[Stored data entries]
--- START ---

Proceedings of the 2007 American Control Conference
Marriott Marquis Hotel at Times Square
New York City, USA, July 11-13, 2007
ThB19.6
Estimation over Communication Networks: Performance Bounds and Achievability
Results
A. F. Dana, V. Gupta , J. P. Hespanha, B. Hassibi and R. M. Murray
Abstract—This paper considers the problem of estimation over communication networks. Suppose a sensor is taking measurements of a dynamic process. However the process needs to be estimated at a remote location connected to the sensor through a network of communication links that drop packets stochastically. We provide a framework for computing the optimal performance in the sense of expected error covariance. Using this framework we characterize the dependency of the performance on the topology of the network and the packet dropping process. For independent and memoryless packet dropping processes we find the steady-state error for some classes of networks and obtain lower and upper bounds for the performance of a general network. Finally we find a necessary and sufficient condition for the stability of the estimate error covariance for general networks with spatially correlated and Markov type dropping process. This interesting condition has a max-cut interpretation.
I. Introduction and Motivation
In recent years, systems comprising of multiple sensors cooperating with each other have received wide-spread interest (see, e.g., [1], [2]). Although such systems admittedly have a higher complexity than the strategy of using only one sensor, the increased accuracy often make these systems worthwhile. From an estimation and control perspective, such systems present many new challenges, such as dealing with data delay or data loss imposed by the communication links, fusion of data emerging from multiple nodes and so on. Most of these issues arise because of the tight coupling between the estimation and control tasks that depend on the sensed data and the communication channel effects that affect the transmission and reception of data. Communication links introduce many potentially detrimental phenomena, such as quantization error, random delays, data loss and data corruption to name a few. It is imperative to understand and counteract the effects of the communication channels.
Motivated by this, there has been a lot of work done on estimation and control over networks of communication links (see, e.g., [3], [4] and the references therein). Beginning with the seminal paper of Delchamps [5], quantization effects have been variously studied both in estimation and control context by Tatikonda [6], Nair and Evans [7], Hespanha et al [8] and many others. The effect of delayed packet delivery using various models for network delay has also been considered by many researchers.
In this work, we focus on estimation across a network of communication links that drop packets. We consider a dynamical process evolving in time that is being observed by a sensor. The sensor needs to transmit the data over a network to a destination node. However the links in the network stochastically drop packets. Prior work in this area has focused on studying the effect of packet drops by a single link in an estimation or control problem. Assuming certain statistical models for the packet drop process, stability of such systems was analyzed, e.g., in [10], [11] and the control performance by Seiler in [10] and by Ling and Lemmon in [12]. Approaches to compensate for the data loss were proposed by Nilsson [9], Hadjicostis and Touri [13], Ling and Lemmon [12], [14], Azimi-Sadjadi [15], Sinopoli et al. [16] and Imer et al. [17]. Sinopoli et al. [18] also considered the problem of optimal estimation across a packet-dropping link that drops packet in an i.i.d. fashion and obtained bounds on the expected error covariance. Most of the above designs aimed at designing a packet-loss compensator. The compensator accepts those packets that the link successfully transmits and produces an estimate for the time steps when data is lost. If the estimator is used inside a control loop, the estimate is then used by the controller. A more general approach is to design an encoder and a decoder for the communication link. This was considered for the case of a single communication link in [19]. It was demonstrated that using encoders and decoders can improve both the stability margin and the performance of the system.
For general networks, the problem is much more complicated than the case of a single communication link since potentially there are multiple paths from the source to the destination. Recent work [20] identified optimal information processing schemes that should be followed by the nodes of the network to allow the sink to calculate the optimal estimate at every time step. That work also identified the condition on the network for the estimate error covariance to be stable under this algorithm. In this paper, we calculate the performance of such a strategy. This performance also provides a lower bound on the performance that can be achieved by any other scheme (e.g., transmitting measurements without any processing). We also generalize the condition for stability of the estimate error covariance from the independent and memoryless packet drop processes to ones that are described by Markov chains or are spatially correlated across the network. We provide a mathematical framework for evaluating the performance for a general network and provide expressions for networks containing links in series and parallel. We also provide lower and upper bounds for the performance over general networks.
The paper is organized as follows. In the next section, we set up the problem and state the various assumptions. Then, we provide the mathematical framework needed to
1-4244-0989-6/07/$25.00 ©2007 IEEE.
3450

--- END ---

▶ _YOUR ASSIGNMENT_
All of the data above should be reproduced exactly.

▶ _ANSWER AREA_
Proceedings of the 2007 American Control Conference
Marriott Marquis Hotel at Times Square
New York City, USA, July 11-13, 2007
ThB19.6
Estimation over Communication Networks: Performance Bounds and Achievability
Results
A. F. Dana, V. Gupta , J. P. Hespanha, B. Hassibi and R. M. Murray
Abstract—This paper considers the problem of estimation over communication networks. Suppose a sensor is taking measurements of a dynamic process. However the process needs to be estimated at a remote location connected to the sensor through a network of communication links that drop packets stochastically. We provide a framework for computing the optimal performance in the sense of expected error covariance. Using this framework we characterize the dependency of the performance on the topology of the network and the packet dropping process. For independent and memoryless packet dropping processes we find the steady-state error for some classes of networks and obtain lower and upper bounds for the performance of a general network. Finally we find a necessary and sufficient condition for the stability of the estimate error covariance for general networks with spatially correlated and Markov type dropping process. This interesting condition has a max-cut interpretation.
I. Introduction and Motivation
In recent years, systems comprising of multiple sensors cooperating with each other have received wide-spread interest (see, e.g., [1], [2]). Although such systems admittedly have a higher complexity than the strategy of using only one sensor, the increased accuracy often make these systems worthwhile. From an estimation and control perspective, such systems present many new challenges, such as dealing with data delay or data loss imposed by the communication links, fusion of data emerging from multiple nodes and so on. Most of these issues arise because of the tight coupling between the estimation and control tasks that depend on the sensed data and the communication channel effects that affect the transmission and reception of data. Communication links introduce many potentially detrimental phenomena, such as quantization error, random delays, data loss and data corruption to name a few. It is imperative to understand and counteract the effects of the communication channels.
Motivated by this, there has been a lot of work done on estimation and control over networks of communication links (see, e.g., [3], [4] and the references therein). Beginning with the seminal paper of Delchamps [5], quantization effects have been variously studied both in estimation and control context by Tatikonda [6], Nair and Evans [7], Hespanha et al [8] and many others. The effect of delayed packet delivery using various models for network delay has also been considered by many researchers.
In this work, we focus on estimation across a network of communication links that drop packets. We consider a dynamical process evolving in time that is being observed by a sensor. The sensor needs to transmit the data over a network to a destination node. However the links in the network stochastically drop packets. Prior work in this area has focused on studying the effect of packet drops by a single link in an estimation or control problem. Assuming certain statistical models for the packet drop process, stability of such systems was analyzed, e.g., in [10], [11] and the control performance by Seiler in [10] and by Ling and Lemmon in [12]. Approaches to compensate for the data loss were proposed by Nilsson [9], Hadjicostis and Touri [13], Ling and Lemmon [12], [14], Azimi-Sadjadi [15], Sinopoli et al. [16] and Imer et al. [17]. Sinopoli et al. [18] also considered the problem of optimal estimation across a packet-dropping link that drops packet in an i.i.d. fashion and obtained bounds on the expected error covariance. Most of the above designs aimed at designing a packet-loss compensator. The compensator accepts those packets that the link successfully transmits and produces an estimate for the time steps when data is lost. If the estimator is used inside a control loop, the estimate is then used by the controller. A more general approach is to design an encoder and a decoder for the communication link. This was considered for the case of a single communication link in [19]. It was demonstrated that using encoders and decoders can improve both the stability margin and the performance of the system.
For general networks, the problem is much more complicated than the case of a single communication link since potentially there are multiple paths from the source to the destination. Recent work [20] identified optimal information processing schemes that should be followed by the nodes of the network to allow the sink to calculate the optimal estimate at every time step. That work also identified the condition on the network for the estimate error covariance to be stable under this algorithm. In this paper, we calculate the performance of such a strategy. This performance also provides a lower bound on the performance that can be achieved by any other scheme (e.g., transmitting measurements without any processing). We also generalize the condition for stability of the estimate error covariance from the independent and memoryless packet drop processes to ones that are described by Markov chains or are spatially correlated across the network. We provide a mathematical framework for evaluating the performance for a general network and provide expressions for networks containing links in series and parallel. We also provide lower and upper bounds for the performance over general networks.
The paper is organized as follows. In the next section, we set up the problem and state the various assumptions. Then, we provide the mathematical framework needed to
1-4244-0989-6/07/$25.00 ©2007 IEEE.
3450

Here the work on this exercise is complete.